▶ TASK INSTRUCTIONS
Among the entries below, count the lines with "group" in them and state the total without comment.

Stored data entries:
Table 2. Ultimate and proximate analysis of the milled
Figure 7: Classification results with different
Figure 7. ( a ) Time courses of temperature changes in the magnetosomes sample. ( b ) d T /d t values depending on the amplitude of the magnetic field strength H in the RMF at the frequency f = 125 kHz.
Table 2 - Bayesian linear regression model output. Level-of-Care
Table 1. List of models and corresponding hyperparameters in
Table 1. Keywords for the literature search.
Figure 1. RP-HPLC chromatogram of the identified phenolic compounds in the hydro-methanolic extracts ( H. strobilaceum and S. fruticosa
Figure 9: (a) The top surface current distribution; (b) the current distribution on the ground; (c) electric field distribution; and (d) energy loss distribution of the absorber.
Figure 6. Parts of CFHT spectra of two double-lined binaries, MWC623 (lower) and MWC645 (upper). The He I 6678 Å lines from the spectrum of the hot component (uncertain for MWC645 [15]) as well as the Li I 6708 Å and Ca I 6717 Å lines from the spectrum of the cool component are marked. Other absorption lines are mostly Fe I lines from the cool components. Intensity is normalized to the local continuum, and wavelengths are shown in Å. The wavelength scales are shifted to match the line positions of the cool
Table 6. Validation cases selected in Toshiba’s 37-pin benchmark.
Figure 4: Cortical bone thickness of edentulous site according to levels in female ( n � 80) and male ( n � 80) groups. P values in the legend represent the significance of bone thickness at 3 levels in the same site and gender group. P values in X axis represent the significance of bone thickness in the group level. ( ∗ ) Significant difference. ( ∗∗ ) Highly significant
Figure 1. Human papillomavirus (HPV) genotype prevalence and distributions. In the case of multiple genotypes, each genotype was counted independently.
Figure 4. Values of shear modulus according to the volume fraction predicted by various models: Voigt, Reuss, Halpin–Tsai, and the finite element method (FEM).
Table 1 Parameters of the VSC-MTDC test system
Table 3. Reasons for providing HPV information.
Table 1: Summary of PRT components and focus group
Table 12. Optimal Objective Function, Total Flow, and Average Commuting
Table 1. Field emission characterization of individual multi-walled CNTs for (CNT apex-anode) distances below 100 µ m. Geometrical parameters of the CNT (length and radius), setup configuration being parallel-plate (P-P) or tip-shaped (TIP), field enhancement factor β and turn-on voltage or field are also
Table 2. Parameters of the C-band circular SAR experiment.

▶ TASK OUTPUT
2